*BRONDOCUMENT*
• • • • •
De minister heeft zich niet ten onrechte op het standpunt gesteld dat de wisselende verklaring over de leeftijd waarop eiser ontdekte dat hij op mannen viel afbreuk doet aan de gestelde gerichtheid. De minister heeft rekening gehouden met de geheugenproblemen van eiser en met het Medifirst-advies. Uit het Medifirst-advies volgt dat eiser geen exacte data kan benoemen, daarom wordt dat ook niet verwacht van eiser en is het niet kunnen noemen van specifieke data niet tegengeworpen. Eiser heeft echter tegenstrijdig verklaard op welke leeftijd hij achter zijn homoseksuele gerichtheid kwam. In het nader gehoor heeft eiser herhaaldelijk verklaard dat hij op 14-jarige leeftijd erachter kwam dat hij op mannen viel. [22] Dit is bevestigd in de correcties en aanvullingen van 17 november 2022. Tijdens het aanvullend gehoor verklaard eiser echter dat hij op 12-jarige leeftijd erachter kwam dat hij op mannen viel. [23] In de correcties en aanvullingen op het aanvullend gehoor van 6 oktober 2023 wordt hetzelfde gesteld. Eiser heeft daarbij niet inzichtelijk gemaakt waarom zijn verklaringen hierover anders zijn. De minister mag daarom deze tegenstrijdigheid tegenwerpen.
Summiere verklaringen over ex-vriend
11. Eiser voert aan dat de minister ten onrechte heeft gesteld dat de verklaringen over zijn ex-vriend te summier zijn. Zoals eiser heeft verklaard was het voor zowel hem als zijn ex-vriend de eerste relatie, zij moesten hun relatie geheimhouden en konden niet vrij over hun gevoelens praten. Eiseres ex-vriend was de enige die hem en zijn gevoelens begreep. Verder heeft eiser uitgebreid verklaard over zijn eerste seksuele ervaring met zijn ex-vriend en de gebeurtenissen onder de douche. De gestelde vragen heeft eiser beantwoord, meer kan van hem niet worden verwacht.
11.1.
• • • • •
*GEËXTRAHEERDE GEGEVENS*
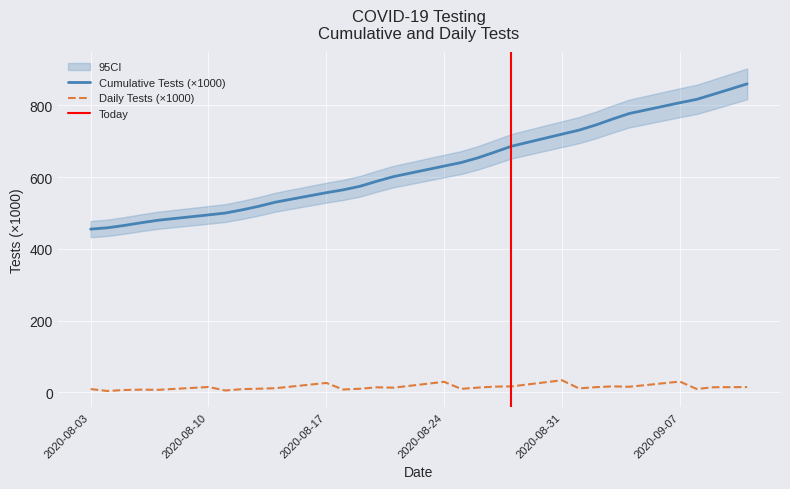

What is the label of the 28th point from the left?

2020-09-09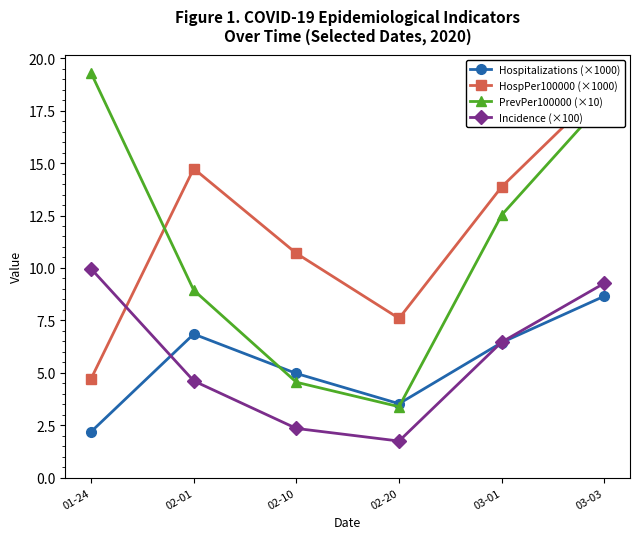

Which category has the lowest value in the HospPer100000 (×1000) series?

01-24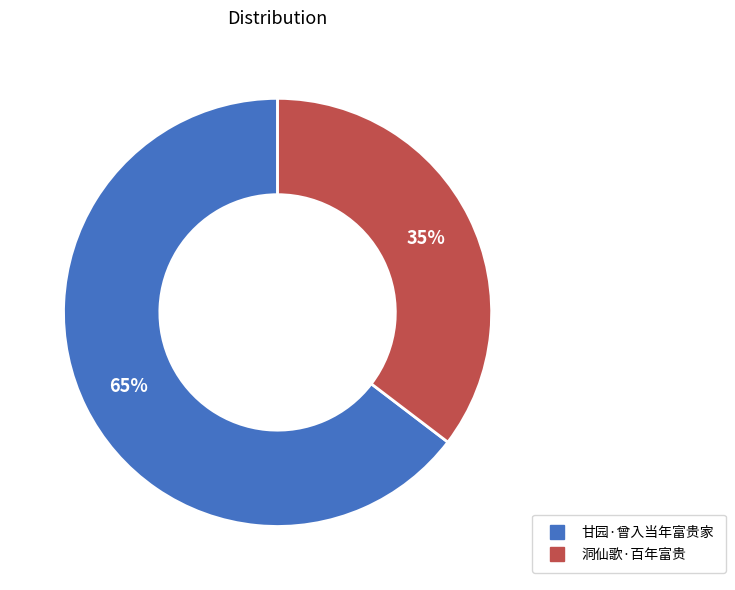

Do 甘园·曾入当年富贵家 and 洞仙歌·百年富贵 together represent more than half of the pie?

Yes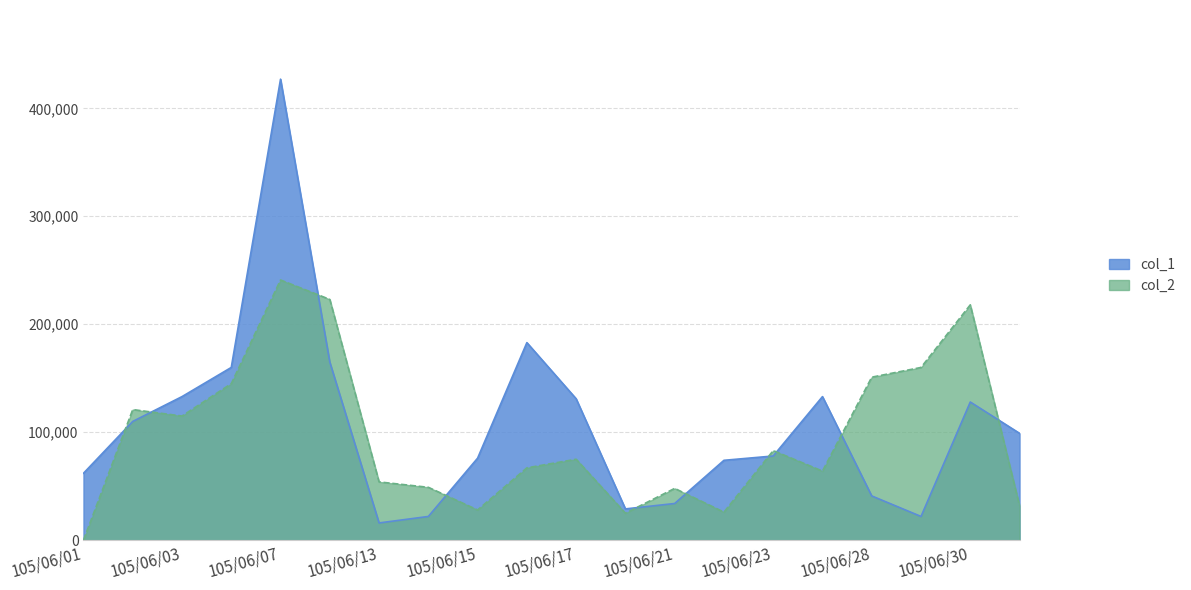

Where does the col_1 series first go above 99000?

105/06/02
• • • • •
*OPDRACHT A*
Beantwoord aan de hand van het brondocument deze vragen:
(i) Op welke leeftijd kwam eiser volgens zijn verklaringen in het nader gehoor erachter dat hij op mannen viel?
(ii) Van welke datum zijn de correcties en aanvullingen op het aanvullend gehoor?
(iii) Welke stelling van de minister noemt eiser onterecht?
*OPDRACHT B*
Schrijf het gedeelte van het brondocument dat begint bij "Summiere verklaringen over" en eindigt bij "niet worden verwacht." woordelijk over.

*VERWACHT ANTWOORD A*
(i) Op 14-jarige leeftijd.
(ii) 6 oktober 2023.
(iii) Dat de verklaringen over zijn ex-vriend te summier zijn.

*VERWACHT ANTWOORD B*
Summiere verklaringen over ex-vriend
11. Eiser voert aan dat de minister ten onrechte heeft gesteld dat de verklaringen over zijn ex-vriend te summier zijn. Zoals eiser heeft verklaard was het voor zowel hem als zijn ex-vriend de eerste relatie, zij moesten hun relatie geheimhouden en konden niet vrij over hun gevoelens praten. Eiseres ex-vriend was de enige die hem en zijn gevoelens begreep. Verder heeft eiser uitgebreid verklaard over zijn eerste seksuele ervaring met zijn ex-vriend en de gebeurtenissen onder de douche. De gestelde vragen heeft eiser beantwoord, meer kan van hem niet worden verwacht.